I'm not suggesting you go become a C pro, but learn enough to shoot yourself in the foot. It will help contextualize the features of these other languages and give your more mental tools for decision making in your own code.


Pointers :). C++ and Rust try to hide the concept away with References, which add a very helpful amount of type safety, but do not protect you from the fundamental idea of allocating memory and then later free-ing it.

It's not that you leave it on the table with Rust/C++ but more that you'll have a deeper understanding for what's going on if you understand how pointers work in C.


Thanks this is what I was looking for! Pointers are one of those things I’ve heard about for years but don’t know too much about. I know that in js objects are passed by copies of a reference to that object in memory. I have never felt that there was something missing here — only that it requires an understanding of which types in js are passed by value vs reference.
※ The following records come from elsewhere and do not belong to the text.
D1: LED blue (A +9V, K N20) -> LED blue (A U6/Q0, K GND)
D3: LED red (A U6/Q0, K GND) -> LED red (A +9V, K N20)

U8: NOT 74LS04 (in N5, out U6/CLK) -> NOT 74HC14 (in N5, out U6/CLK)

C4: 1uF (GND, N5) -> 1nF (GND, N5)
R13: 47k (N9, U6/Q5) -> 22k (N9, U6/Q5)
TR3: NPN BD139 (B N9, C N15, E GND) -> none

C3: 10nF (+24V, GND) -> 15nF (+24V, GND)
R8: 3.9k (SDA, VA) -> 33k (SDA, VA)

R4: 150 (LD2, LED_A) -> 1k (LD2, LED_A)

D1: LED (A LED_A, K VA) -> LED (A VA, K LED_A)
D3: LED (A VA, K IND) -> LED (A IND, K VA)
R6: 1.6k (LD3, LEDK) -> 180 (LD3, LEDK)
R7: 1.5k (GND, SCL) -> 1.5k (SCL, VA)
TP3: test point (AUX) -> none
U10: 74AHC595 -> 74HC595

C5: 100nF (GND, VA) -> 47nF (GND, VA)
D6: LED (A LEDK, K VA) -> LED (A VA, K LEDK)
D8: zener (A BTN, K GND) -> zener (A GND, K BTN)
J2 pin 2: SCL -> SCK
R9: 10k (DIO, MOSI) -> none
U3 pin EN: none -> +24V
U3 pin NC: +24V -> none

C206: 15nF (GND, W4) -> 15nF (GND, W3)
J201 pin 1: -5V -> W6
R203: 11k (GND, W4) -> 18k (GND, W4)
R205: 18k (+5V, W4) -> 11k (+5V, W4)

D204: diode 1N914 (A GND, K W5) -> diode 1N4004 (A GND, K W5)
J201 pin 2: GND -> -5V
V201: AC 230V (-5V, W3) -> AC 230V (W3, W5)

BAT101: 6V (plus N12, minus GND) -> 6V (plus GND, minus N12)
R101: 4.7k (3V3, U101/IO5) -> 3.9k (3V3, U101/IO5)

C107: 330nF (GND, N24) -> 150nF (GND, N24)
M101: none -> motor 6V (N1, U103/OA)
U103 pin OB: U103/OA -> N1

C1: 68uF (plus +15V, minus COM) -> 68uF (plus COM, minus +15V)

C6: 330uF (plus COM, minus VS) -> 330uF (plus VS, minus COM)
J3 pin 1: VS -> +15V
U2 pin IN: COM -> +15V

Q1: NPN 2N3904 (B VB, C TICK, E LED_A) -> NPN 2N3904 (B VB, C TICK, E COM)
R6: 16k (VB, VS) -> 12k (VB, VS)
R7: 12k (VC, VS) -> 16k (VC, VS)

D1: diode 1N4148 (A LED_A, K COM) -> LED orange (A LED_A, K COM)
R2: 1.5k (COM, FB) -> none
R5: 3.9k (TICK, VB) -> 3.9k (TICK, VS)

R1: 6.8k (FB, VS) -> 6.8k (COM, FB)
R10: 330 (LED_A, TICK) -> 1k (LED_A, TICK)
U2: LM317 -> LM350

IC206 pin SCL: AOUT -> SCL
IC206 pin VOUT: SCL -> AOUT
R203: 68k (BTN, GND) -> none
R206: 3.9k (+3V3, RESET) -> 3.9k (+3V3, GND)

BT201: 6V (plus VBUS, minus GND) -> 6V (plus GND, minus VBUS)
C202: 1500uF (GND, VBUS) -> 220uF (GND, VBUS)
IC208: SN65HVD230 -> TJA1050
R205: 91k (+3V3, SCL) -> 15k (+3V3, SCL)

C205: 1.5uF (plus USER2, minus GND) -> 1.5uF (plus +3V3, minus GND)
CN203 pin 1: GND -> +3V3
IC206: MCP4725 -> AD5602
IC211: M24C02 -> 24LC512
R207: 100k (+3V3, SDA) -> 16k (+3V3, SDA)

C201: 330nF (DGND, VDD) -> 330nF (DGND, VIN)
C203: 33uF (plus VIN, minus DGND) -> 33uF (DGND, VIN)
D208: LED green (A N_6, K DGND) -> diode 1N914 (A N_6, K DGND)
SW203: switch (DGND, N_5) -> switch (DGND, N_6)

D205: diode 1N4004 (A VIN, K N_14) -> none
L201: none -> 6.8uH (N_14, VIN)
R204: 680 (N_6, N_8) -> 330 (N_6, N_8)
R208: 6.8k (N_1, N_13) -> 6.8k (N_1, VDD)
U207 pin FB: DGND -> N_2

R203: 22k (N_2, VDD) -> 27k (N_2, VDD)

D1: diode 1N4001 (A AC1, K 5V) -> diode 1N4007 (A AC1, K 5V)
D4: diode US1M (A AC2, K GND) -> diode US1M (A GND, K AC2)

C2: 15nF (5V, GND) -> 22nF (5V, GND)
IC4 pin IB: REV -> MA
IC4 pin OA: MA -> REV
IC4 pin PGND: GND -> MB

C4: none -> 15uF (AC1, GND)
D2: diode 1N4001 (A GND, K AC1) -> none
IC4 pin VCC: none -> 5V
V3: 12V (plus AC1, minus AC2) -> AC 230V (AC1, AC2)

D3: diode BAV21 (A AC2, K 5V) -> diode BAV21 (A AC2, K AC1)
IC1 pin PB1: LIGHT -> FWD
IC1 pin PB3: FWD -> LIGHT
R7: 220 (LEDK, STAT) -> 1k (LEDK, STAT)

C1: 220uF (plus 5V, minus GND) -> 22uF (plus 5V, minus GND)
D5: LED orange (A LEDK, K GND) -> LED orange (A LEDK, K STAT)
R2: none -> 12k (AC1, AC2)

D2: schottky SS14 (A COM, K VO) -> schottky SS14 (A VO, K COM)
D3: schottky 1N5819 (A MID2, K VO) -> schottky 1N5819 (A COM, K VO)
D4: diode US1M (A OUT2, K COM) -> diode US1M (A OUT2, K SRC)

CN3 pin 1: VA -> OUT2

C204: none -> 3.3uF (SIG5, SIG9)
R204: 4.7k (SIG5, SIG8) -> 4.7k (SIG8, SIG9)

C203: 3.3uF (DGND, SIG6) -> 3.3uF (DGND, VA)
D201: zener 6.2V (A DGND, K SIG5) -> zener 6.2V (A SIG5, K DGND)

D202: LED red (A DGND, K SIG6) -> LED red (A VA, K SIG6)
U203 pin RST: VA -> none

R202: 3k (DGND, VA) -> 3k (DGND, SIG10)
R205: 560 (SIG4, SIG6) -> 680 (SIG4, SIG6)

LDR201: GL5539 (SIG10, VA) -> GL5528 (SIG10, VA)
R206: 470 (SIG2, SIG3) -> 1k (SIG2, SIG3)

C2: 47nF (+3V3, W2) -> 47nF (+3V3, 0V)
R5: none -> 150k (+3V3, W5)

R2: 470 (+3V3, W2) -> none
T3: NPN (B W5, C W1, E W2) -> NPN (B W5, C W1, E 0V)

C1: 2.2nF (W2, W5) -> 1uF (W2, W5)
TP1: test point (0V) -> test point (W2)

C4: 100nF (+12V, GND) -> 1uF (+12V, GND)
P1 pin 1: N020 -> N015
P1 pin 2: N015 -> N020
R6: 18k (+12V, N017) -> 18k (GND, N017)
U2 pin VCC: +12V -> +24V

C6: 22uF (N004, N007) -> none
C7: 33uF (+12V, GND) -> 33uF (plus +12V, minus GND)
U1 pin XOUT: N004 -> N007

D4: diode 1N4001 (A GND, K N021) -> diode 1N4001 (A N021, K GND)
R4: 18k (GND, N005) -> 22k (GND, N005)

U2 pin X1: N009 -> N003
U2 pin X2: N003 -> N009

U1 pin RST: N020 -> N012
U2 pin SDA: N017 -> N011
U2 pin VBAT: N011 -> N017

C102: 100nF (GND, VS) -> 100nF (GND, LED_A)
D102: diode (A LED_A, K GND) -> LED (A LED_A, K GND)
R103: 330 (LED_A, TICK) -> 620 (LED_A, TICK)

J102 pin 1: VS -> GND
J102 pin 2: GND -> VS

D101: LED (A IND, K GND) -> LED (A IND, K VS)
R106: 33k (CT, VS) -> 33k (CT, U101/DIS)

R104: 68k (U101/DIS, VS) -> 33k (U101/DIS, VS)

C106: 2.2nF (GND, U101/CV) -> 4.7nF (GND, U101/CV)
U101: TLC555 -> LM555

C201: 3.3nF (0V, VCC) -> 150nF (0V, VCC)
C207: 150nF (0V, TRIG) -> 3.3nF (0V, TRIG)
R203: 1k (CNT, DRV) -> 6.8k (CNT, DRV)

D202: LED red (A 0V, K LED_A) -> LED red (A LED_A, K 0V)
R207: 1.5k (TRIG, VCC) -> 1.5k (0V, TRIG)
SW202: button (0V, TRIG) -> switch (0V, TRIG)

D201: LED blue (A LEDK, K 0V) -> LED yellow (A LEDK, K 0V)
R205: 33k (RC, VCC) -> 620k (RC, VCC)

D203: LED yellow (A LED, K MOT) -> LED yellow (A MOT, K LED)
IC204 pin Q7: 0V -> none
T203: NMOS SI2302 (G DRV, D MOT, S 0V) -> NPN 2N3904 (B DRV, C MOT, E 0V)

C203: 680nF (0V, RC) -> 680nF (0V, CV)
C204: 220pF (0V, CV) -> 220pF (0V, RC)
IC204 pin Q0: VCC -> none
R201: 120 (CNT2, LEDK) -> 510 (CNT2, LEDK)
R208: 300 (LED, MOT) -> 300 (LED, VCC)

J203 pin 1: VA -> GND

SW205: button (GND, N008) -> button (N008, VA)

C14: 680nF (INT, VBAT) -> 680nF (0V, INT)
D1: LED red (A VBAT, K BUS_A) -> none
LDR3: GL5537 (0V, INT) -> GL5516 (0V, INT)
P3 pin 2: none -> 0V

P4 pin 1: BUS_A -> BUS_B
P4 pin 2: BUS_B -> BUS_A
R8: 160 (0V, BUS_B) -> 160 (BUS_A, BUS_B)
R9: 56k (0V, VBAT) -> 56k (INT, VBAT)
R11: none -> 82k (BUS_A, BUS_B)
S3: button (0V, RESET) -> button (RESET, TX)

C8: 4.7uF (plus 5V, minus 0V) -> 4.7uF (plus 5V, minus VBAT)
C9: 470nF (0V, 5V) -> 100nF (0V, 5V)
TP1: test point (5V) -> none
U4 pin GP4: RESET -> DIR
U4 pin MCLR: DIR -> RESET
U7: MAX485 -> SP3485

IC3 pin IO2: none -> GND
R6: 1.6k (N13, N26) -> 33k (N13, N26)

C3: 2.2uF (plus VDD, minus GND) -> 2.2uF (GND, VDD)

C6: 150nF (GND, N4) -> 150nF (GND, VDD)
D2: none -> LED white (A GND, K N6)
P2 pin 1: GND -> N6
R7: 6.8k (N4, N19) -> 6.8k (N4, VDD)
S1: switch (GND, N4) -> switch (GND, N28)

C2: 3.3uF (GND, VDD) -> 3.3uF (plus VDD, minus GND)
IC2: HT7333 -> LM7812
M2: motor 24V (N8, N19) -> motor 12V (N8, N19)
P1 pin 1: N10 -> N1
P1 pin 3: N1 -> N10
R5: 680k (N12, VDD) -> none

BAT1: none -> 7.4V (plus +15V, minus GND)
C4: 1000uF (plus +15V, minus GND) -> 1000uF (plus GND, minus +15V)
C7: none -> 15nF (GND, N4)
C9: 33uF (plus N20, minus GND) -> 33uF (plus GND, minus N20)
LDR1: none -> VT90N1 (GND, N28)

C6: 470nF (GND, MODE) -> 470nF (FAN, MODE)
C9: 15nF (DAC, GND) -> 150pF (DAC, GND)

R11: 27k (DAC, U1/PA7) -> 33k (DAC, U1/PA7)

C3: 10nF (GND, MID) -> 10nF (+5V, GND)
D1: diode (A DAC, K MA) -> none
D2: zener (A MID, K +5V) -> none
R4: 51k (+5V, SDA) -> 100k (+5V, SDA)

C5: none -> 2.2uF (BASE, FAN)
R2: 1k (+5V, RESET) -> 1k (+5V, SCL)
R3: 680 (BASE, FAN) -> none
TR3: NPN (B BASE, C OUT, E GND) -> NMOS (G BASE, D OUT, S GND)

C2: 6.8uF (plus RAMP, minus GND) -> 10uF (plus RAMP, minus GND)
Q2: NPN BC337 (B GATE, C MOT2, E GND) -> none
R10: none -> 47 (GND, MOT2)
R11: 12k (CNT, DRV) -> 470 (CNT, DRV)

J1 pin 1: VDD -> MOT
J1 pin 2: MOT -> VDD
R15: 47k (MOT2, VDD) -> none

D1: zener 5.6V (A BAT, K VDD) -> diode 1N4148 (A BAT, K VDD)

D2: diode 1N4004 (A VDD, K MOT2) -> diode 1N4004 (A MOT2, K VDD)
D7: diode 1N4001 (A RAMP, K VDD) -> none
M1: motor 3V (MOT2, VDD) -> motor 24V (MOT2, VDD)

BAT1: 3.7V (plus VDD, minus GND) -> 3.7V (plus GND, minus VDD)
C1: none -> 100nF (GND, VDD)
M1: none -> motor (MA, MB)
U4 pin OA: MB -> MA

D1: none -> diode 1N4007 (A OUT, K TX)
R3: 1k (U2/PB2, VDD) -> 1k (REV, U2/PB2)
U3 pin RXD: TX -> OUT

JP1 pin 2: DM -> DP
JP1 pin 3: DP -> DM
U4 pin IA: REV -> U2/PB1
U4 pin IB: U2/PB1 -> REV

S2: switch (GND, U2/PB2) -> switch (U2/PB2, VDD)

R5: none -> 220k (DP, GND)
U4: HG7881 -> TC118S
What is the upside to pointers in C? For instance in js I can pass an object to a function that modifies the object’s properties. The only thing I can’t do (I think) is pass an object to a function, and then reassign that object’s reference to a new object literal such that the original object reference now references the new object literal. Is this gap in a language like js where pointers come in, or am I missing the forest for the trees? If this is where pointers become useful/beneficial to be knowledgeable on, can they really be that useful? Full disclaimer that I don’t know anything about pointers aside from implementing data structures in js e.g. a linked list node has a `this.next` property, but in other languages this seems to be called/implemented as a pointer from what I’ve seen.

To sum my thoughts on this up: can you help me understand why pointers would be useful for me to invest in learning on the level of C versus continuing to let them be abstracted away/not present in my language? What would that knowledge do for me? Will I be a better problem solver etc. thanks again!


It's not that there's an "advantage" to pointers, but rather it's the reality that they exist. Everything you're doing in JS also "uses" pointers under the hood, but the language and runtime abstract that away from you. C exposes you to pointers directly, so you have an opportunity to learn what they are and how they work.

It's important to learn how they work, because it'll give you a better idea of what's actually happening in the higher level languages you're using. That may not be important if you stick to JS or Go, but if you'd like to learn Rust then it's impossible to accurately think through tradeoffs like whether to use Box, Rc, Arc, etc. without understanding how pointers work. In other words, I'd only recommend learning Rust if you take the time to understand pointers, and the best way to understand pointers is to write C.